Task objective
Copy, from the data below, every line that has "Ritchie" in it.

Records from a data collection
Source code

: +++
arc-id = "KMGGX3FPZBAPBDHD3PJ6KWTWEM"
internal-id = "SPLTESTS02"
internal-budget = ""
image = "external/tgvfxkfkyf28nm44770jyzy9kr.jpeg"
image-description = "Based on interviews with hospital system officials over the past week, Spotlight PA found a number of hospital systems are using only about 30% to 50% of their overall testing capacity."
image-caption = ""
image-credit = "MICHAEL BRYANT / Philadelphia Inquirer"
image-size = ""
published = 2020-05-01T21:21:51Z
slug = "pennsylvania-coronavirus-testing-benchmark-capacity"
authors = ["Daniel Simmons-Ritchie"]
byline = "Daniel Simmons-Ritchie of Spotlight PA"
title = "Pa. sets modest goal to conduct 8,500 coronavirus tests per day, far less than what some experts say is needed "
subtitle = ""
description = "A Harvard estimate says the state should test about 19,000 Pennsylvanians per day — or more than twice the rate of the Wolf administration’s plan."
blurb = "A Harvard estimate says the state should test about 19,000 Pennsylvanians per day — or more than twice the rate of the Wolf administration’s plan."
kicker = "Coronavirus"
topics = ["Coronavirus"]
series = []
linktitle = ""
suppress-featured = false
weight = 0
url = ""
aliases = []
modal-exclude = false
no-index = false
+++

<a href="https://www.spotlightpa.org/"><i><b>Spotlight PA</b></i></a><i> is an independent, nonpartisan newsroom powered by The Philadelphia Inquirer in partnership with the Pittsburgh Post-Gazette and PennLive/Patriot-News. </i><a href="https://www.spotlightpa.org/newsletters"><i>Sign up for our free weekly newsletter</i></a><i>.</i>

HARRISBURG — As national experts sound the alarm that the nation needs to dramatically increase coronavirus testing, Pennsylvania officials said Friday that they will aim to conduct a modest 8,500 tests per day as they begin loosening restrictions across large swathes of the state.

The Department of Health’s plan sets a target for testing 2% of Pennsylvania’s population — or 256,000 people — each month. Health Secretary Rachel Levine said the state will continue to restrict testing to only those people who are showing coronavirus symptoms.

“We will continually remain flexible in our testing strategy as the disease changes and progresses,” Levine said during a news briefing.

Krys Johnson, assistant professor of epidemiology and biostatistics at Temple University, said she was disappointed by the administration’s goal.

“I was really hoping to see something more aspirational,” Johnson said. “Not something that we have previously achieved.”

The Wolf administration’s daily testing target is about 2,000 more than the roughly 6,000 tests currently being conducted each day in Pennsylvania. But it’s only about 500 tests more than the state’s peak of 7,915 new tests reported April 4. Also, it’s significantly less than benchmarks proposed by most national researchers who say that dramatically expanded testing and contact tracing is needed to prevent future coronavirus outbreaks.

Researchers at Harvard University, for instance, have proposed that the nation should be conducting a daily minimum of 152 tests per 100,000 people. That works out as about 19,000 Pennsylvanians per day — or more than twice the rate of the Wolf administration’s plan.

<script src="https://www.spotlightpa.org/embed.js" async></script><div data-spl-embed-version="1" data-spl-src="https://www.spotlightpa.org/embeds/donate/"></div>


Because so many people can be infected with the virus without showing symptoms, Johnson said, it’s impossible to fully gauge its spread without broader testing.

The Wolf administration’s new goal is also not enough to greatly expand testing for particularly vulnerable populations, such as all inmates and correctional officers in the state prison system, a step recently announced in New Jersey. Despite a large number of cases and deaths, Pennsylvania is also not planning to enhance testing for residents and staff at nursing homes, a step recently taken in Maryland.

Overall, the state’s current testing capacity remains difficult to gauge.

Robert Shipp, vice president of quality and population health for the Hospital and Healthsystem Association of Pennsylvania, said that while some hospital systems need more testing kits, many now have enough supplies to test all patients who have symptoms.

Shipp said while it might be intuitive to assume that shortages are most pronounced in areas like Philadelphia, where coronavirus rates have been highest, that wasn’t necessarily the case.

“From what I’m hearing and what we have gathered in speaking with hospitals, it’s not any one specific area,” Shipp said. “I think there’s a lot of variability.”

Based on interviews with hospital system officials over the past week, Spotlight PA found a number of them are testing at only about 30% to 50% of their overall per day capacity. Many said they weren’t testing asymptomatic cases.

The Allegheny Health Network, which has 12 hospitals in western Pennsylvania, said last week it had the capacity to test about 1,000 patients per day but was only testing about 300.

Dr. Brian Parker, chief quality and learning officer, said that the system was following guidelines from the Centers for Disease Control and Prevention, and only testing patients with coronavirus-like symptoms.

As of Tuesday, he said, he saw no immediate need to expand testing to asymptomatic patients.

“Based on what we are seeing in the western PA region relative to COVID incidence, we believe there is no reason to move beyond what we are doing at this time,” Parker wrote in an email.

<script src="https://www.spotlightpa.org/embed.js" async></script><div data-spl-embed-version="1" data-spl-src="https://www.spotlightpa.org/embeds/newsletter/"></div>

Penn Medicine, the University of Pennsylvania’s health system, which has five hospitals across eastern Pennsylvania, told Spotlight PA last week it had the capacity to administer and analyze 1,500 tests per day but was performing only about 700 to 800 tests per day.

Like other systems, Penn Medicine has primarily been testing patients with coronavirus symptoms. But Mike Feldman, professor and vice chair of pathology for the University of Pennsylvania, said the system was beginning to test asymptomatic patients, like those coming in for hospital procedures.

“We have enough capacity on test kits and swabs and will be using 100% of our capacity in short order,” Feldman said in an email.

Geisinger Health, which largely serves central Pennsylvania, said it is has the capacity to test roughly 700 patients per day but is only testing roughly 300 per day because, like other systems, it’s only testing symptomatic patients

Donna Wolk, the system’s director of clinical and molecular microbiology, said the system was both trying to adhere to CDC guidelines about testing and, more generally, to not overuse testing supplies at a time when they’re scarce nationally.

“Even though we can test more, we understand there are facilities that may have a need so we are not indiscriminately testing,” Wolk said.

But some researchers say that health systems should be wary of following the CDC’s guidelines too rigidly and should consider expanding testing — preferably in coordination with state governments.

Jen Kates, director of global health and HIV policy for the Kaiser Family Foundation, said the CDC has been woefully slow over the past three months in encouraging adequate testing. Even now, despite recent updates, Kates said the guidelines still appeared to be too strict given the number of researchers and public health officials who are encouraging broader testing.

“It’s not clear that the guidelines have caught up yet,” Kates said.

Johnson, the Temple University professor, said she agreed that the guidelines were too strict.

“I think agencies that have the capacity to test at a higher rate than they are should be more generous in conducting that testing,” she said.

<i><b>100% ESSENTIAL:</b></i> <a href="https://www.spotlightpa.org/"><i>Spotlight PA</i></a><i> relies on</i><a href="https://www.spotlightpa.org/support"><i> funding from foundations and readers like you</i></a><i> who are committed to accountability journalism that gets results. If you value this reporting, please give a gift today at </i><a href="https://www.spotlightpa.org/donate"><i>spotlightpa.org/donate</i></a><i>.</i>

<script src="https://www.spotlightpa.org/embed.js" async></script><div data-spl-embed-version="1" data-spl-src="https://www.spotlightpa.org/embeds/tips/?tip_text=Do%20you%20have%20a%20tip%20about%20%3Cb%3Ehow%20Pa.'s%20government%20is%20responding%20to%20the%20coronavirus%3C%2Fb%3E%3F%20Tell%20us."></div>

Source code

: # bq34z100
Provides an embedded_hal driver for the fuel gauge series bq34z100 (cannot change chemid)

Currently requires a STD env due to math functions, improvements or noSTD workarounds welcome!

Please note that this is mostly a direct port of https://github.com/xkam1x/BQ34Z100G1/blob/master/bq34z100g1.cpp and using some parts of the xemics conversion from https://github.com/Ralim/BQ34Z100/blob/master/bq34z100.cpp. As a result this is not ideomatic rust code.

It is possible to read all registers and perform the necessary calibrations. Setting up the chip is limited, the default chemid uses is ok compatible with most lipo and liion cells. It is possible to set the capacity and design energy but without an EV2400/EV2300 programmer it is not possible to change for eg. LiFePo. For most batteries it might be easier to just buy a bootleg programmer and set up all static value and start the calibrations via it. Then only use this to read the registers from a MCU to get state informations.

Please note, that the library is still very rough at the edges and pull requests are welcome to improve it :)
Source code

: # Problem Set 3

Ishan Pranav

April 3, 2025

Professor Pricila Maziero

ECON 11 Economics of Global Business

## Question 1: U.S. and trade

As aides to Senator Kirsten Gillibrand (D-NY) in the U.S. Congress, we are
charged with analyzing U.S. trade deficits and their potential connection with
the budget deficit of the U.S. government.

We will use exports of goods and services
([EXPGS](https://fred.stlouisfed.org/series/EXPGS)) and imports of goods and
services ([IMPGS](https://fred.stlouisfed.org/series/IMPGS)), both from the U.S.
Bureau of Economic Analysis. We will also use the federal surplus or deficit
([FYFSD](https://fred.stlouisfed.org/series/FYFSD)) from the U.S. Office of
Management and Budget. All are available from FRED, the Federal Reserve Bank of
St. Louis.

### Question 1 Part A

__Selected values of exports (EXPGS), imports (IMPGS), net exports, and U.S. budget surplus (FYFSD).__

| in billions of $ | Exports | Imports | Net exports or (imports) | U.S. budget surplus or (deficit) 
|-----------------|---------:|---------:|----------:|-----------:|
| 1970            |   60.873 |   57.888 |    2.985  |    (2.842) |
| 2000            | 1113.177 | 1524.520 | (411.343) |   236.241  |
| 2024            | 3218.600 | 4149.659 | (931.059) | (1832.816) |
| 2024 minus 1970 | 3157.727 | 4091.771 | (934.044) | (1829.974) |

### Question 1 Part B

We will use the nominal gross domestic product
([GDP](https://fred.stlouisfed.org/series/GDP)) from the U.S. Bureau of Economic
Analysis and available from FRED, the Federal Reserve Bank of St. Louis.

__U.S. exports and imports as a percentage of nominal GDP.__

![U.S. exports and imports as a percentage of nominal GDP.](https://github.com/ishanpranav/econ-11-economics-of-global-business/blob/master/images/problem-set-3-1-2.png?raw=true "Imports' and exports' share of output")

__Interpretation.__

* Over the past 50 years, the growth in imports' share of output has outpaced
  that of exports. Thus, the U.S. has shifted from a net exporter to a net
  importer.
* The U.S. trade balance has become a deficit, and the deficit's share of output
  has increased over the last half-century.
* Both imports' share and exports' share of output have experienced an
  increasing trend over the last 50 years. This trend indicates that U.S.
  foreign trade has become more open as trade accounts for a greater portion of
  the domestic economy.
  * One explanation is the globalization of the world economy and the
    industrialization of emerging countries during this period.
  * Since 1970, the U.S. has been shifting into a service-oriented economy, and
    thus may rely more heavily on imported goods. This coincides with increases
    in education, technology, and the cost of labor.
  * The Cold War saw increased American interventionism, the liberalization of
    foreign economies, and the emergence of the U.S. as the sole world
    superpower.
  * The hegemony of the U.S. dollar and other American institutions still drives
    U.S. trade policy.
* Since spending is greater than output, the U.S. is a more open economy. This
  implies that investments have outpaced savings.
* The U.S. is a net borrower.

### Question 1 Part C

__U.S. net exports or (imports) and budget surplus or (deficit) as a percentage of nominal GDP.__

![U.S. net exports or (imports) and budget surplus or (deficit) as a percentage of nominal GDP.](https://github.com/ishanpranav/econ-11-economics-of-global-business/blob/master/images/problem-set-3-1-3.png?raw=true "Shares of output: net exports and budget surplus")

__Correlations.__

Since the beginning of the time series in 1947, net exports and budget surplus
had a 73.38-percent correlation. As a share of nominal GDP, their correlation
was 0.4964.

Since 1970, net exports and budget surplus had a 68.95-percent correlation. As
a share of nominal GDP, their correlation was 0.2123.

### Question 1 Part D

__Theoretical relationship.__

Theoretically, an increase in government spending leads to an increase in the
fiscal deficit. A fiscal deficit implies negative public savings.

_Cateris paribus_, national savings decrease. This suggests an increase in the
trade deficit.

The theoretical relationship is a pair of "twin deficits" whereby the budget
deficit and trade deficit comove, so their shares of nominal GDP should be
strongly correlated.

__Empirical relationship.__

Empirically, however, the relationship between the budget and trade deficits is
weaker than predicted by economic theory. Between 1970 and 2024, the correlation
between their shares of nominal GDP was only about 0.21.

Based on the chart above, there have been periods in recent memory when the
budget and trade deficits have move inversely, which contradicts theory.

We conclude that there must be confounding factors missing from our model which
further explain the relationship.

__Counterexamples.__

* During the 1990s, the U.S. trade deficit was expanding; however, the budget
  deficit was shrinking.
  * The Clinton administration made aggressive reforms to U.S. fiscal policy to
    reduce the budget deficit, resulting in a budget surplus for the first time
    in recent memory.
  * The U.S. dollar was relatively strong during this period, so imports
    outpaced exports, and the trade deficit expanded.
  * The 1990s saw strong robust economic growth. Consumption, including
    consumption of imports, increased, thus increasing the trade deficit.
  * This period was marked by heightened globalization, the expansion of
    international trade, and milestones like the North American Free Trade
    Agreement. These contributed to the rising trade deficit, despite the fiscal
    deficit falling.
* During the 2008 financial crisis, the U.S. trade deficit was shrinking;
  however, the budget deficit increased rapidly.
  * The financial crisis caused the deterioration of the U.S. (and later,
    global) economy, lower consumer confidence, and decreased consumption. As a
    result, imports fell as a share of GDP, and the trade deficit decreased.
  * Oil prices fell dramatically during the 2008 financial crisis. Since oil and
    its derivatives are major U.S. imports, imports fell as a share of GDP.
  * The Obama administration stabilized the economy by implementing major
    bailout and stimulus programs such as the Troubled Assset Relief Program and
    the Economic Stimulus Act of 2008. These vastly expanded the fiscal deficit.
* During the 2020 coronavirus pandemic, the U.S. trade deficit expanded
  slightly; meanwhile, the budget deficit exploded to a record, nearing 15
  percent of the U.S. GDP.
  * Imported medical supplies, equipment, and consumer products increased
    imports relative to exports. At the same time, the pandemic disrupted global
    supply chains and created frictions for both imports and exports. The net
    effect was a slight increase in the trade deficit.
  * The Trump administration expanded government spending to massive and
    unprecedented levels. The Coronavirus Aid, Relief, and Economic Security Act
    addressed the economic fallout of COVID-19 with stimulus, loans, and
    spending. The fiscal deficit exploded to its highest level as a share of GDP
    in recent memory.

Result for this task
authors = ["Daniel Simmons-Ritchie"]
byline = "Daniel Simmons-Ritchie of Spotlight PA"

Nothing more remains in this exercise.